EXERCISE OBJECTIVE |
Text only, exactly as given: reproduce the entries below without their pictures.

SUPPLIED DATA |
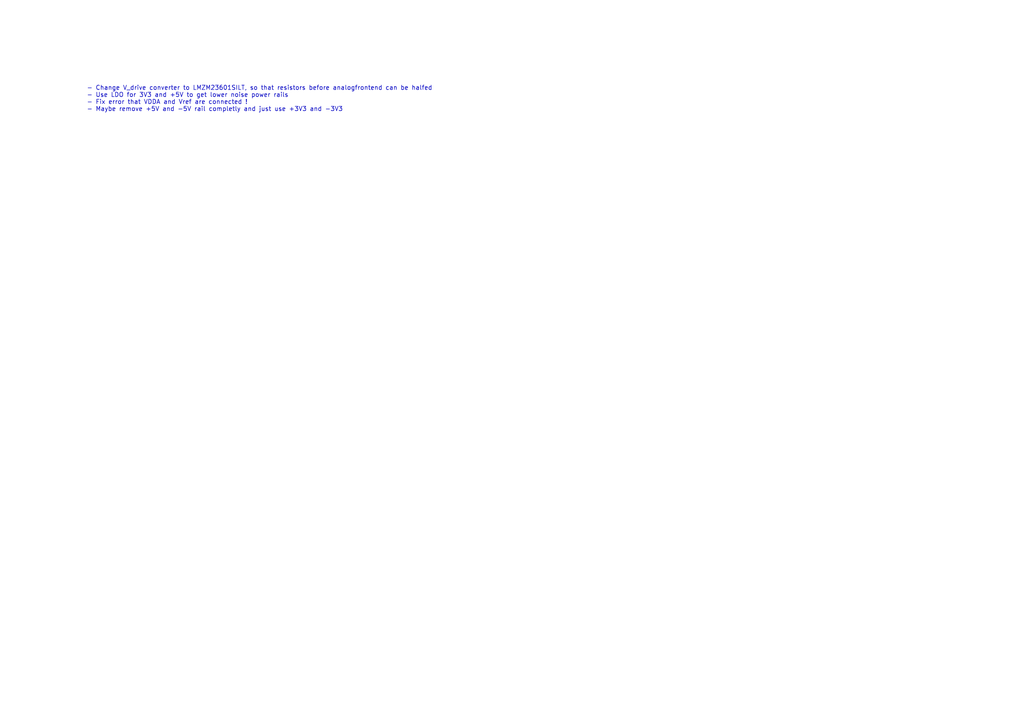
<source format=kicad_sch>
(kicad_sch
	(version 20231120)
	(generator "eeschema")
	(generator_version "8.0")
	(uuid "5b8350a0-4372-4dba-9407-e0ba299cb2e6")
	(paper "A4")
	(lib_symbols)
	(text "- Change V_drive converter to LMZM23601SILT, so that resistors before analogfrontend can be halfed\n- Use LDO for 3V3 and +5V to get lower noise power rails\n- Fix error that VDDA and Vref are connected !\n- Maybe remove +5V and -5V rail completly and just use +3V3 and -3V3  "
		(exclude_from_sim no)
		(at 25.146 28.702 0)
		(effects
			(font
				(size 1.27 1.27)
			)
			(justify left)
		)
		(uuid "01e4b333-651d-4b75-81dd-20fa52ae3b34")
	)
)

</source>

WRITTEN ANSWER |
<source format=kicad_sch>
(kicad_sch
	(version 20231120)
	(generator "eeschema")
	(generator_version "8.0")
	(uuid "5b8350a0-4372-4dba-9407-e0ba299cb2e6")
	(paper "A4")
	(lib_symbols)
	(text "- Change V_drive converter to LMZM23601SILT, so that resistors before analogfrontend can be halfed\n- Use LDO for 3V3 and +5V to get lower noise power rails\n- Fix error that VDDA and Vref are connected !\n- Maybe remove +5V and -5V rail completly and just use +3V3 and -3V3  "
		(exclude_from_sim no)
		(at 25.146 28.702 0)
		(effects
			(font
				(size 1.27 1.27)
			)
			(justify left)
		)
		(uuid "01e4b333-651d-4b75-81dd-20fa52ae3b34")
	)
)

</source>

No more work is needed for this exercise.